WHAT IS REQUIRED:
Copy everything in the records exactly; the pictures stay out.

____________

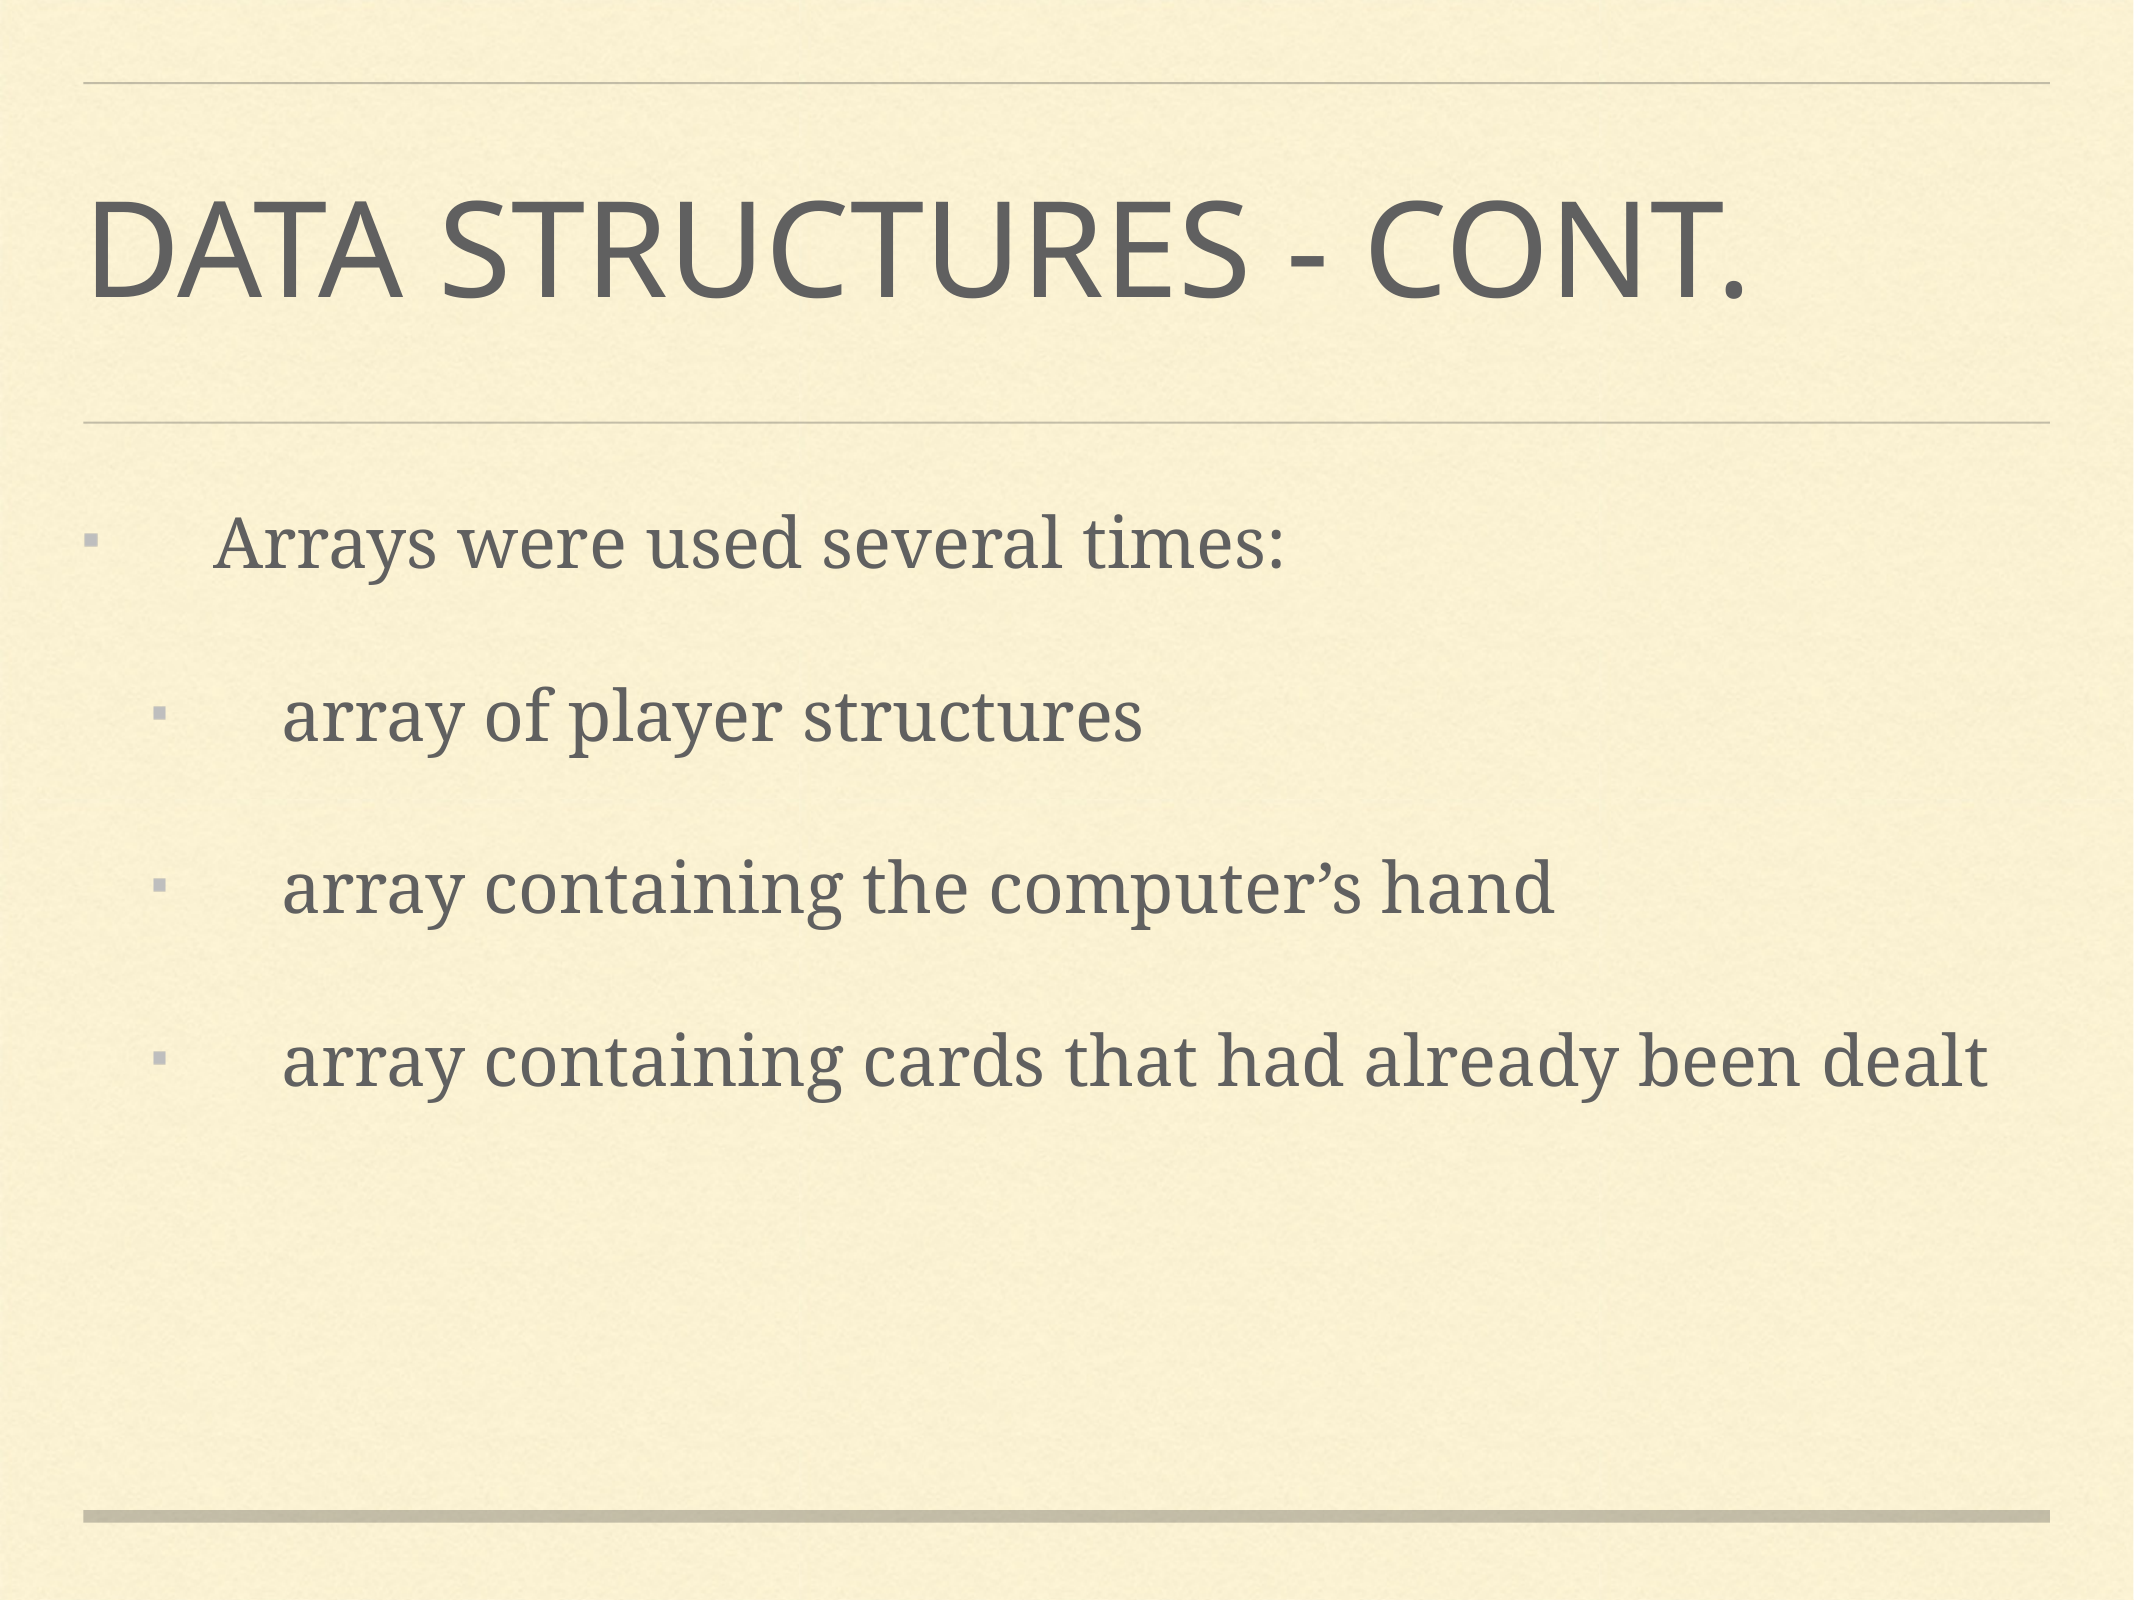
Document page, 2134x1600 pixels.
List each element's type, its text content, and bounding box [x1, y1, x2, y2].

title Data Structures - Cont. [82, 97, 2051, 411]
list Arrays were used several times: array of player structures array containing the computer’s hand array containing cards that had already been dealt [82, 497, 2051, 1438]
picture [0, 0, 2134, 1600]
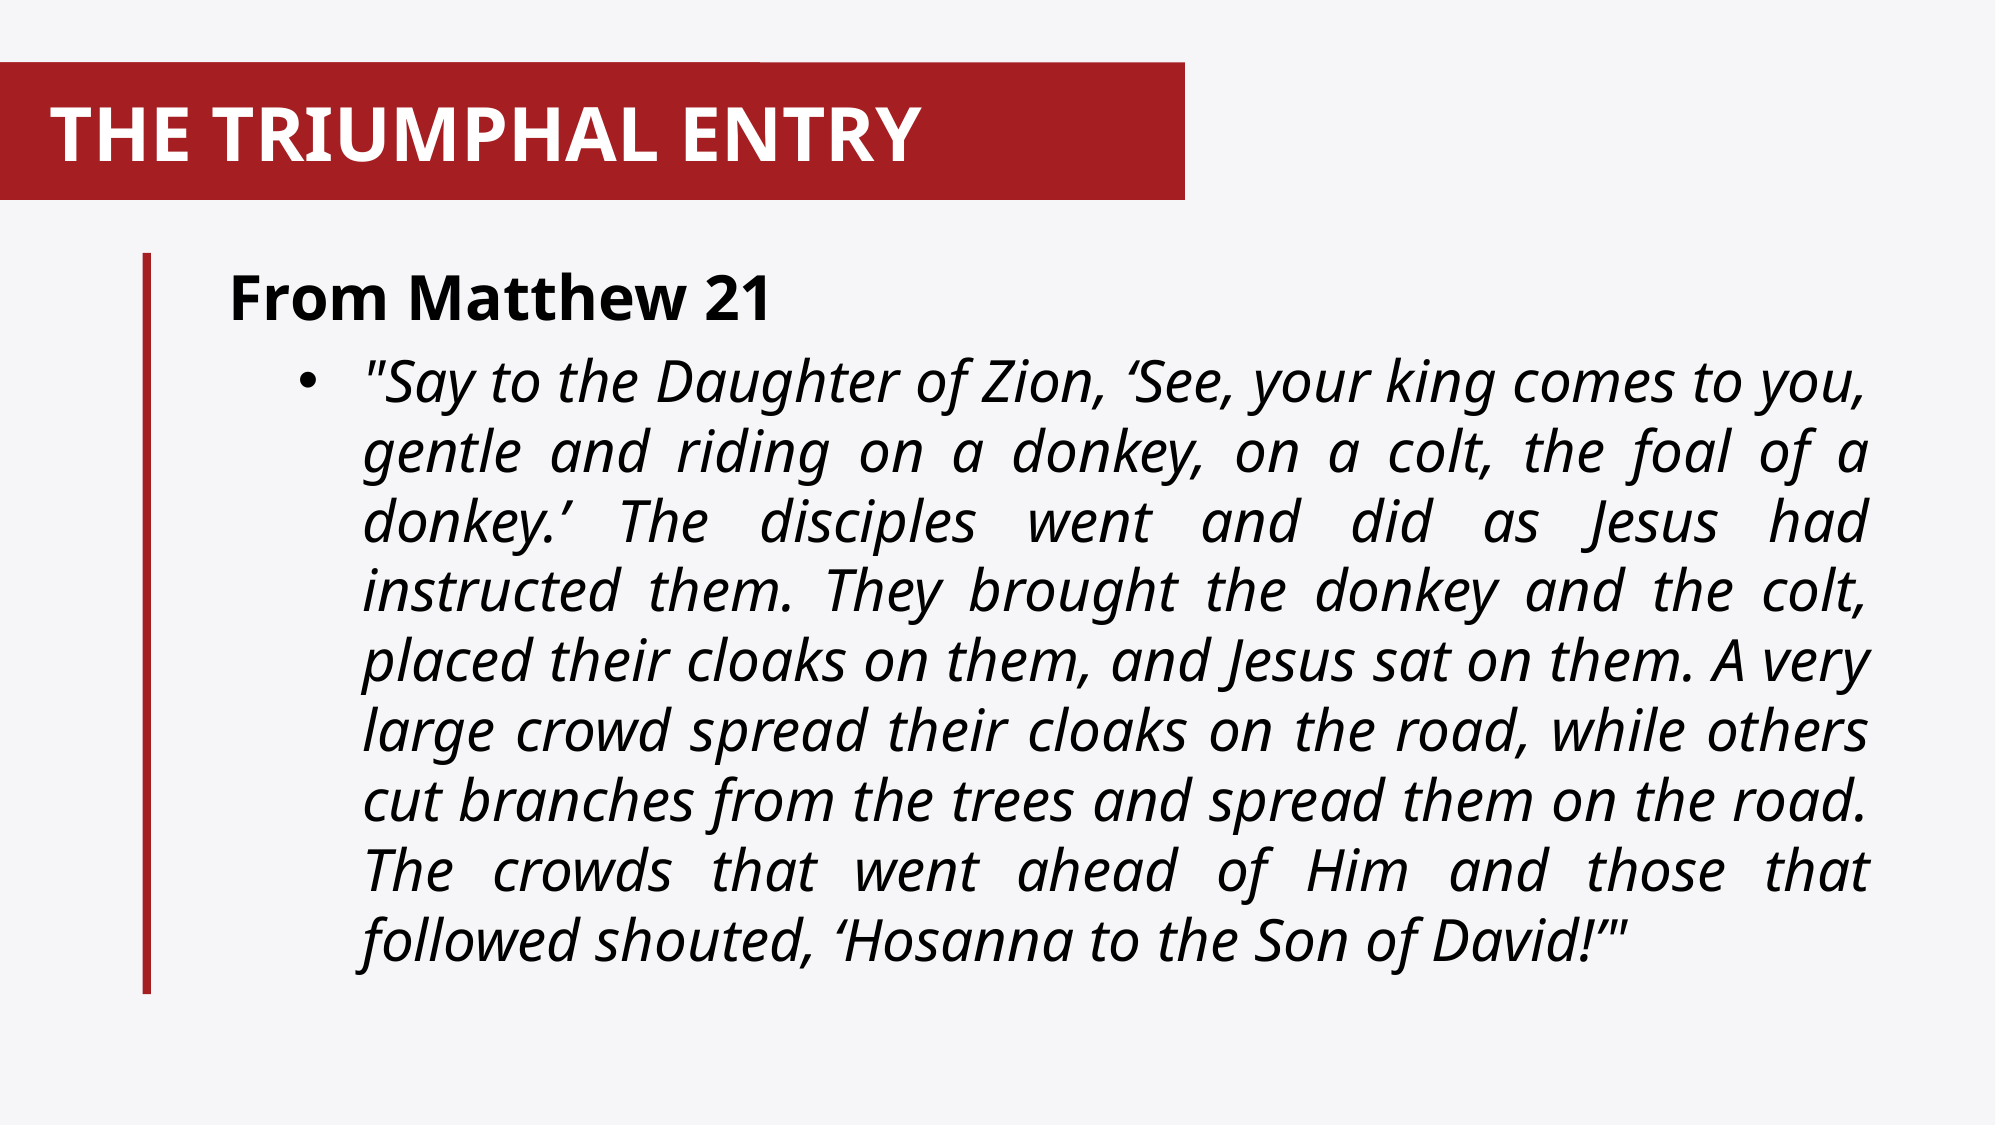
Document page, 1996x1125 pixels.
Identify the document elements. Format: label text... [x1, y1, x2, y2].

____________

EXERCISE SOLUTION:
Document page, 2134x1600 pixels.
List each element's type, its text content, and bounding box [x1, y1, x2, y2].

title Data Structures - Cont. [82, 97, 2051, 411]
list Arrays were used several times: array of player structures array containing the computer’s hand array containing cards that had already been dealt [82, 497, 2051, 1438]
picture [0, 0, 2134, 1600]
Document page, 1996x1125 pixels.
Identify the document elements. Format: label text... [x1, y1, x2, y2].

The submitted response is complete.